■ **PROBLEM TO WORK ON**: Everything from the line containing "color:#8b2946; font-size:14px; line-height:1;" to the end of the listing, both included, should be returned exactly, apart from the pictures.

■ **GIVEN RECORDS**:
++++++++++++++++++++

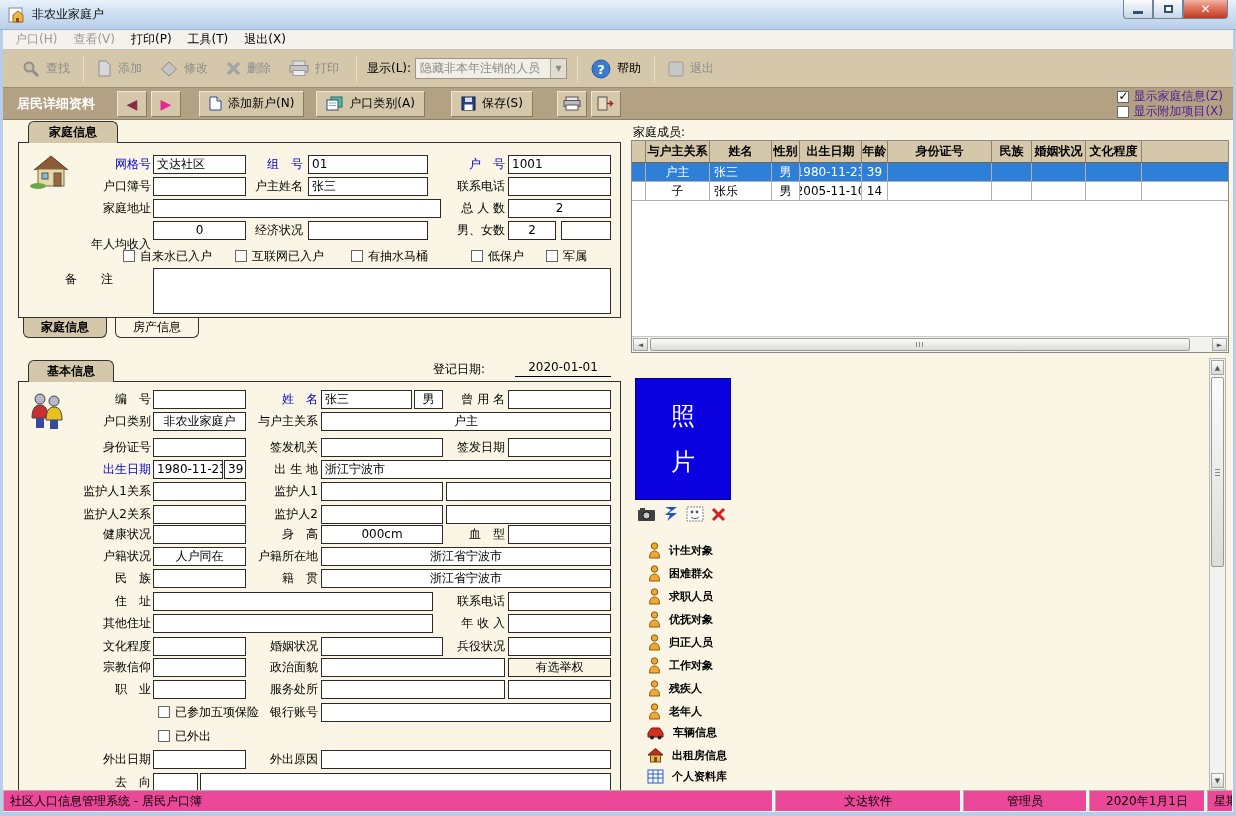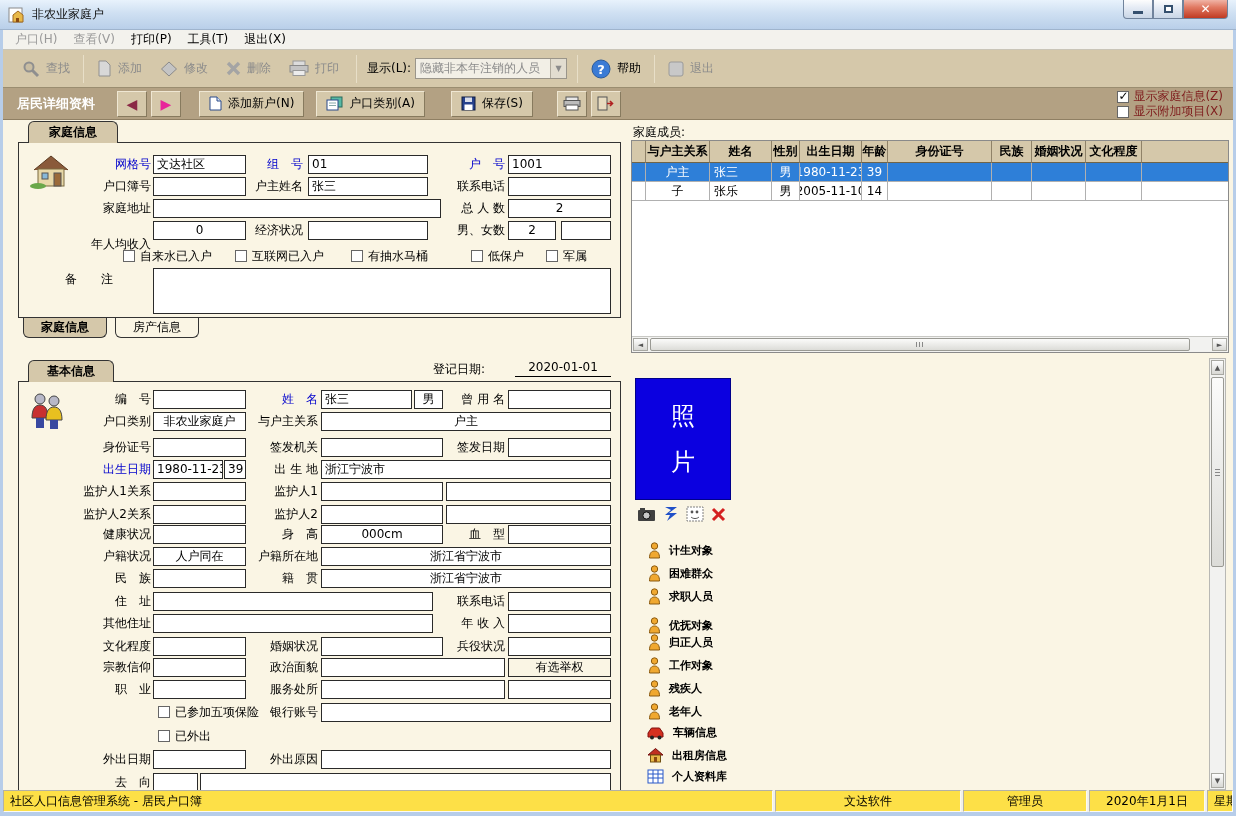--- a/index.html
+++ b/index.html
@@ -47,7 +47,7 @@
   .t2btn.sq { width:30px; justify-content:center; padding:0; }
   .arrow-back { color:#8b2946; font-size:14px; line-height:1; }
   .arrow-fwd { color:#e8259a; font-size:14px; line-height:1; }
-  .cbstack { position:absolute; right:10px; top:1px; font-size:12px; color:#7f1d1d; }
+  .cbstack { position:absolute; right:10px; top:1px; font-size:12px; color:#4c1d95; }
   .cbstack .row { display:flex; align-items:center; gap:4px; height:15px; justify-content:flex-end; }
   .cbx { display:inline-block; width:12px; height:12px; background:#fff; border:1px solid #666; position:relative; flex:none; }
   .cbx.on::after { content:"✓"; position:absolute; left:0px; top:-3px; font-size:12px; font-weight:bold; color:#000; }

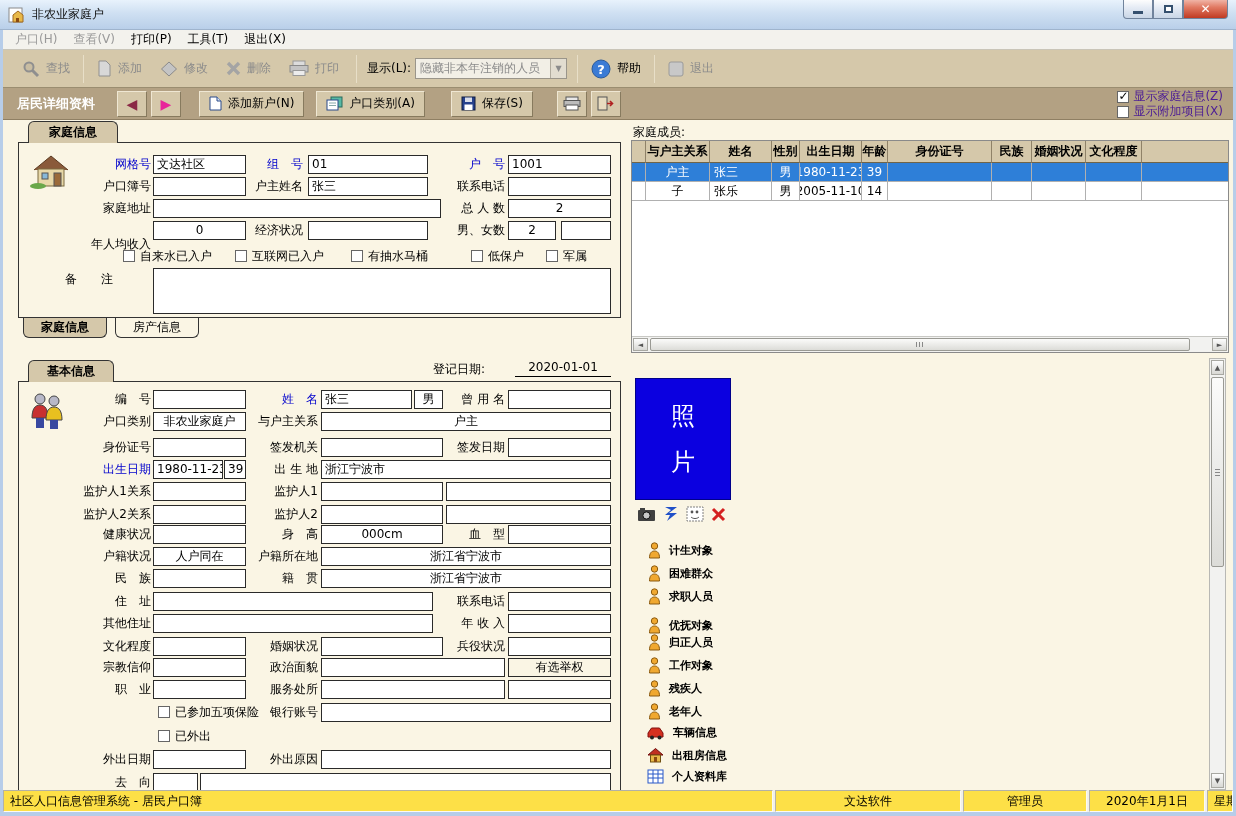--- a/index.html
+++ b/index.html
@@ -536,7 +536,7 @@
         </svg>
       <span>求职人员</span>
       </div>
-    <div class="sideitem" style="left:645px; top:491px;margin-top:6px;">
+    <div class="sideitem" style="left:645px; top:491px;">
       <svg width="13" height="17">
           <circle cx="6.5" cy="4" r="3.2" fill="#f0a830" stroke="#8a5a10"></circle>
           <path d="M1.5 16c0-5 2-7 5-7s5 2 5 7z" fill="#f0a830" stroke="#8a5a10"></path>

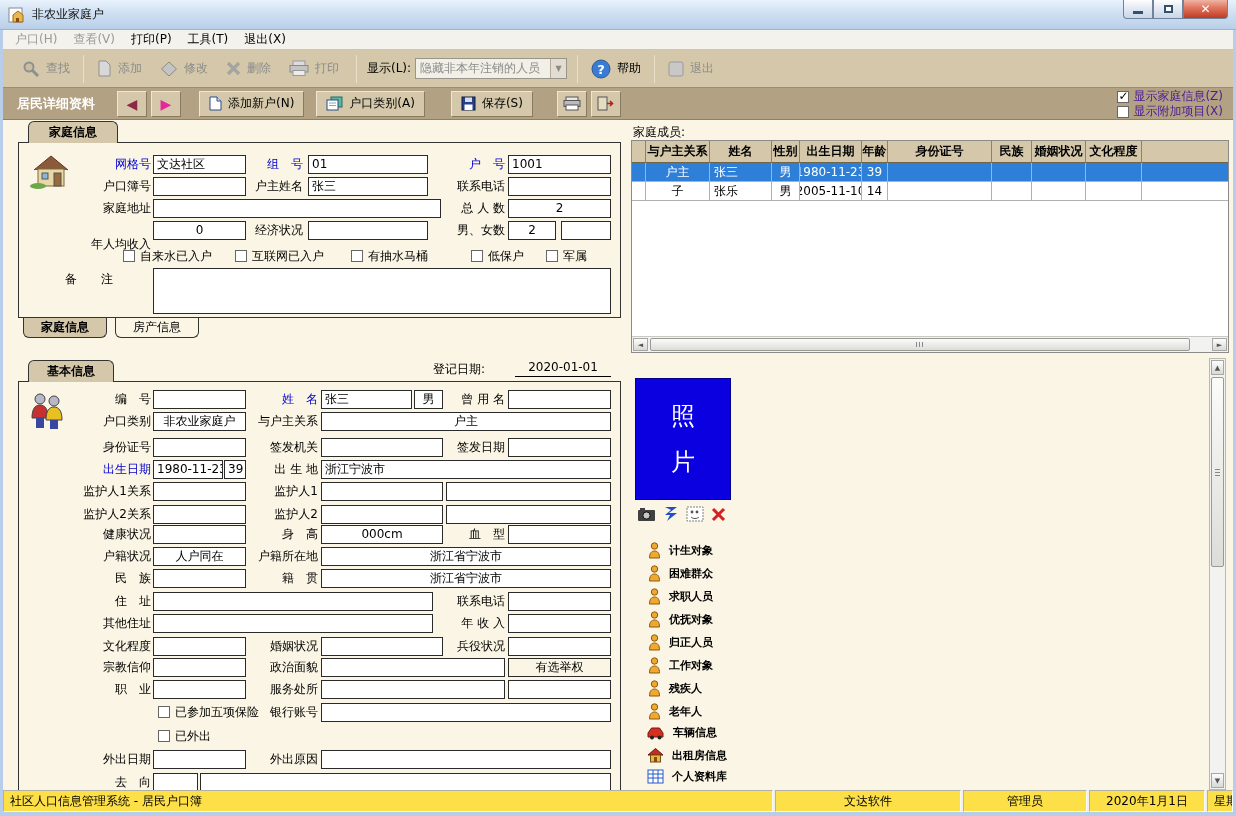--- a/index.html
+++ b/index.html
@@ -96,7 +96,7 @@
 
   
   .statusbar { position:absolute; left:3px; top:790px; width:1230px; height:22px; background:#f1f0ea; display:flex; gap:2px; }
-  .sseg { border:1px solid; border-color:#b3b1a6 #fbfaf5 #fbfaf5 #b3b1a6; background:#fde047;
+  .sseg { border:1px solid; border-color:#b3b1a6 #fbfaf5 #fbfaf5 #b3b1a6; background:#ec4899;
     display:flex; align-items:center; height:22px; overflow:hidden; white-space:nowrap; }
   .bottomband { position:absolute; left:0; top:812px; width:1236px; height:4px; background:#b7cde9; }
 </style>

++++++++++++++++++++

■ **RESPONSE FOR THIS EXERCISE**:
   .arrow-back { color:#8b2946; font-size:14px; line-height:1; }
   .arrow-fwd { color:#e8259a; font-size:14px; line-height:1; }
-  .cbstack { position:absolute; right:10px; top:1px; font-size:12px; color:#7f1d1d; }
+  .cbstack { position:absolute; right:10px; top:1px; font-size:12px; color:#4c1d95; }
   .cbstack .row { display:flex; align-items:center; gap:4px; height:15px; justify-content:flex-end; }
   .cbx { display:inline-block; width:12px; height:12px; background:#fff; border:1px solid #666; position:relative; flex:none; }
   .cbx.on::after { content:"✓"; position:absolute; left:0px; top:-3px; font-size:12px; font-weight:bold; color:#000; }

--- a/index.html
+++ b/index.html
@@ -536,7 +536,7 @@
         </svg>
       <span>求职人员</span>
       </div>
-    <div class="sideitem" style="left:645px; top:491px;margin-top:6px;">
+    <div class="sideitem" style="left:645px; top:491px;">
       <svg width="13" height="17">
           <circle cx="6.5" cy="4" r="3.2" fill="#f0a830" stroke="#8a5a10"></circle>
           <path d="M1.5 16c0-5 2-7 5-7s5 2 5 7z" fill="#f0a830" stroke="#8a5a10"></path>

--- a/index.html
+++ b/index.html
@@ -96,7 +96,7 @@
 
   
   .statusbar { position:absolute; left:3px; top:790px; width:1230px; height:22px; background:#f1f0ea; display:flex; gap:2px; }
-  .sseg { border:1px solid; border-color:#b3b1a6 #fbfaf5 #fbfaf5 #b3b1a6; background:#fde047;
+  .sseg { border:1px solid; border-color:#b3b1a6 #fbfaf5 #fbfaf5 #b3b1a6; background:#ec4899;
     display:flex; align-items:center; height:22px; overflow:hidden; white-space:nowrap; }
   .bottomband { position:absolute; left:0; top:812px; width:1236px; height:4px; background:#b7cde9; }
 </style>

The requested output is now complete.